> **What to work on**: In the listing that follows, tally the lines containing "percent"; give the count and nothing more.

> **Supplied records**:

§ §

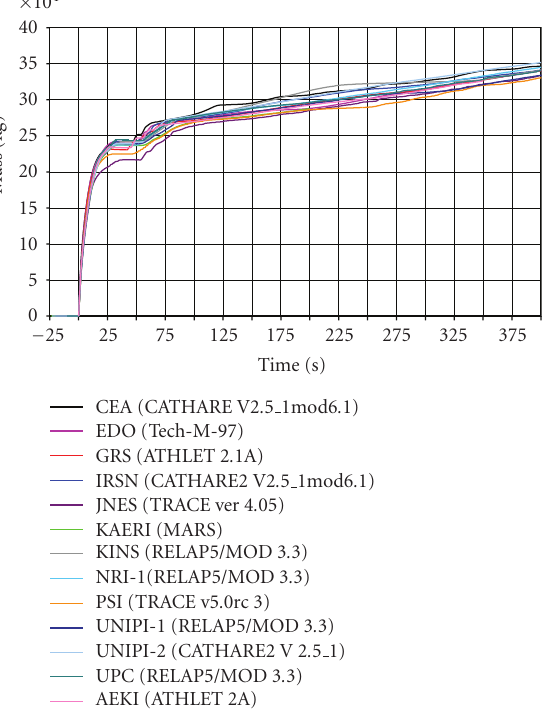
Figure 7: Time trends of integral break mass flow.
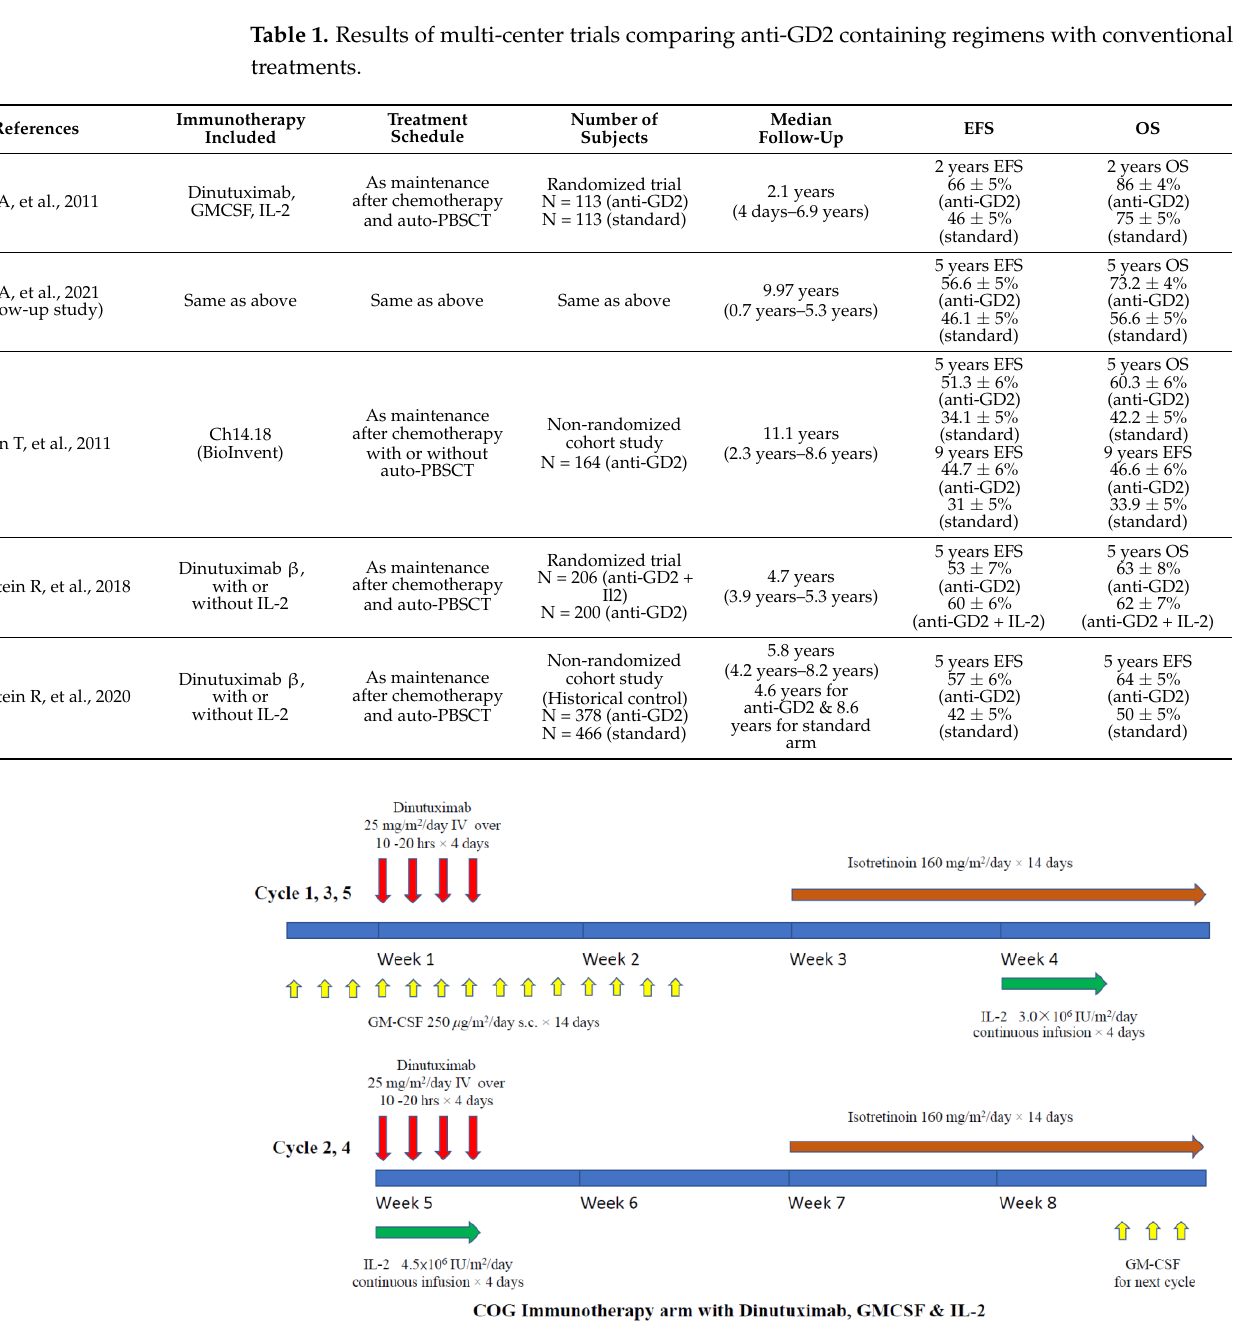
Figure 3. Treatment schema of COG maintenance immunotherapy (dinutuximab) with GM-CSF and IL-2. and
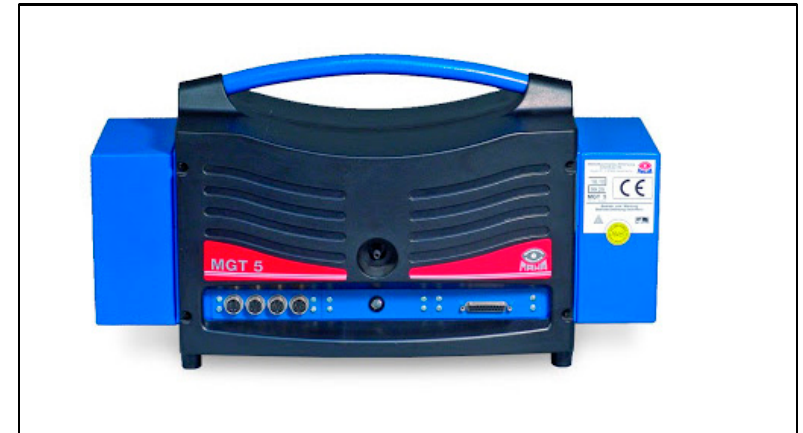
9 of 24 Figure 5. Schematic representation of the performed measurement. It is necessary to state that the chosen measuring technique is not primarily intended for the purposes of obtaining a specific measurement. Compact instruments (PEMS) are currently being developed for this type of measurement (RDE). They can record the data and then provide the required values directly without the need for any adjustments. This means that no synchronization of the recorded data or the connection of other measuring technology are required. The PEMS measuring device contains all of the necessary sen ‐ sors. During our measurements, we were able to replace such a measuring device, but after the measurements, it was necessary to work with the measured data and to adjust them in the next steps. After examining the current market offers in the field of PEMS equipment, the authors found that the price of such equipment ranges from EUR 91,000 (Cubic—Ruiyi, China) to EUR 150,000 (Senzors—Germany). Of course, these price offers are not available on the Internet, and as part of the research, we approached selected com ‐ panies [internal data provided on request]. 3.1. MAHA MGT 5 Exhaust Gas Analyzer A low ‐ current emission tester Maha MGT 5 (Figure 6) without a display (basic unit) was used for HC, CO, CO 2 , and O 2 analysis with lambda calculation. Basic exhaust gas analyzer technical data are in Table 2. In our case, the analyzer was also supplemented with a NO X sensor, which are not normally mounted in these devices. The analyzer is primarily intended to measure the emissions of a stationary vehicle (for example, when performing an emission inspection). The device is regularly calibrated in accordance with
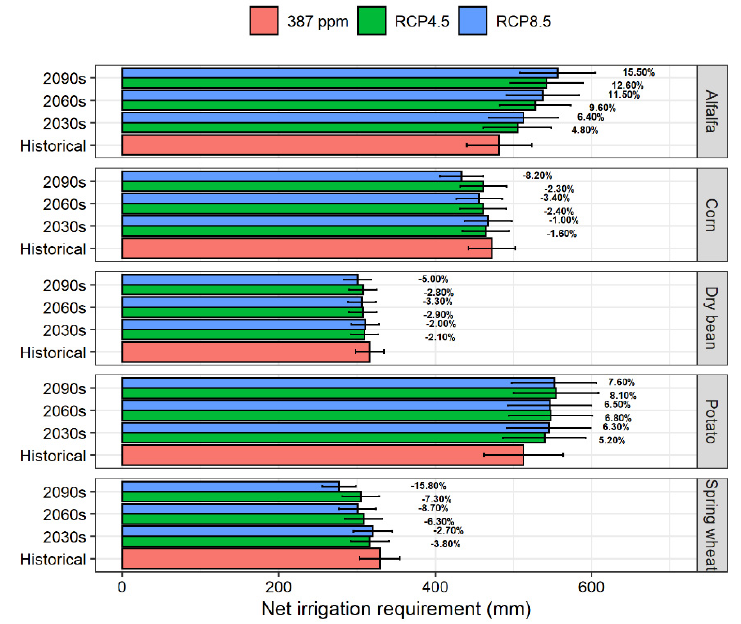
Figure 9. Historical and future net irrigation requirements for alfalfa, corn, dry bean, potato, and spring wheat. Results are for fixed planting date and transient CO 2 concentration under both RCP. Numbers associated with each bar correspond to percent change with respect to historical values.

§ §

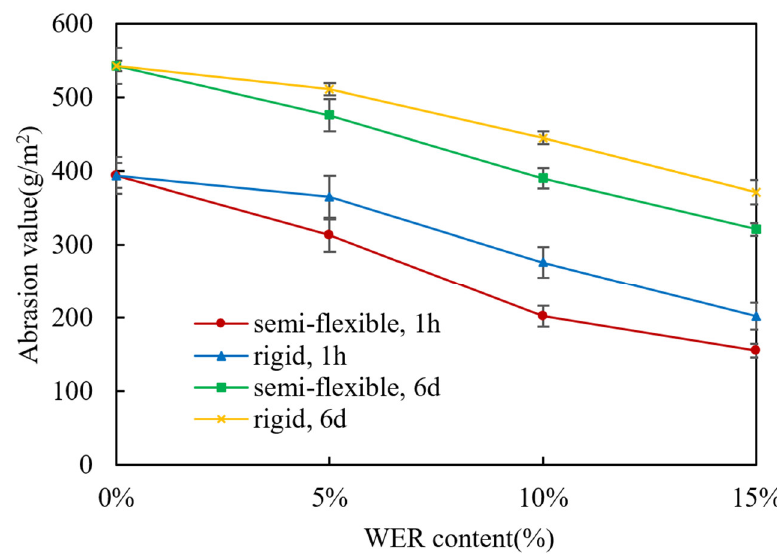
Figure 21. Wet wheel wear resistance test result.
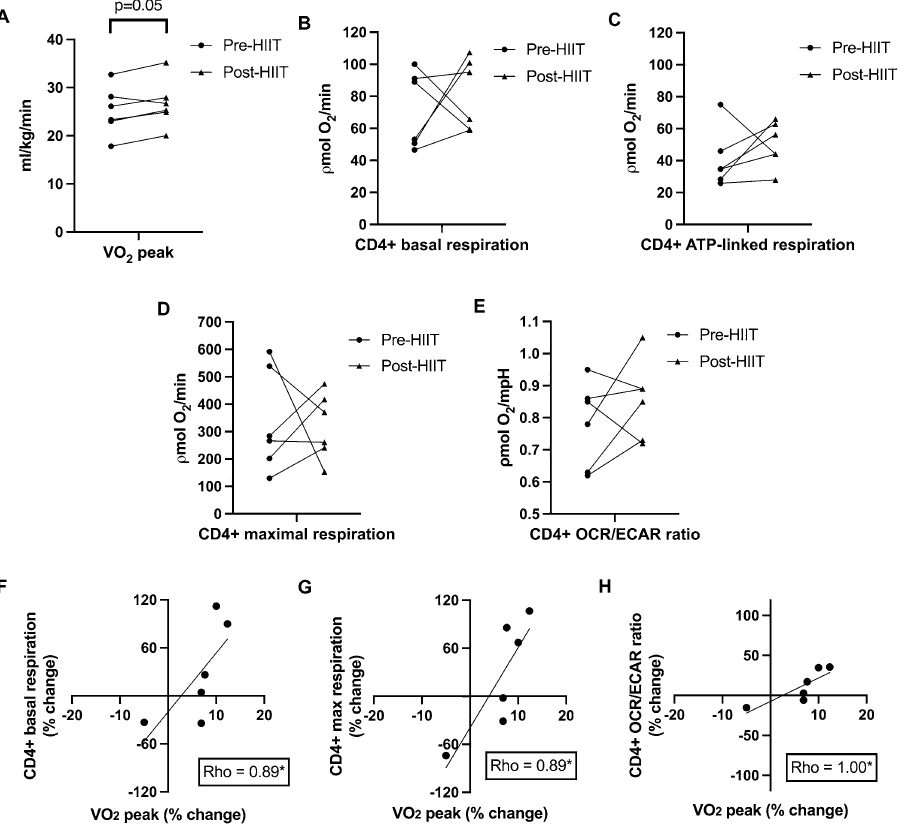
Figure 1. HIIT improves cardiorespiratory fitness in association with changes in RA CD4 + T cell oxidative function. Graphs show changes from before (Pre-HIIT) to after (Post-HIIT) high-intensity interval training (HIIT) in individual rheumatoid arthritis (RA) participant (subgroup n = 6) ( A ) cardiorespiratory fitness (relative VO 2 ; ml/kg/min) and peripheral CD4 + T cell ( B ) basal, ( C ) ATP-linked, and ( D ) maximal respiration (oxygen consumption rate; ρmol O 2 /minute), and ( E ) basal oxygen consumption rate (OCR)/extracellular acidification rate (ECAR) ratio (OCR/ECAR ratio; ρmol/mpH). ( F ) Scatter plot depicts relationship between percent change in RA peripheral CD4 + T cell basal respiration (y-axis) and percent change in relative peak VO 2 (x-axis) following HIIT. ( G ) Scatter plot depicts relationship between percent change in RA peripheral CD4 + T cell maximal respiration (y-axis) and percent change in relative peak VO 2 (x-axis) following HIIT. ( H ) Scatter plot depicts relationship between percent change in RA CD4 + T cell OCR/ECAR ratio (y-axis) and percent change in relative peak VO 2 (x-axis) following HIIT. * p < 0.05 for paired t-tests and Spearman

§ §

> **Solution**: 2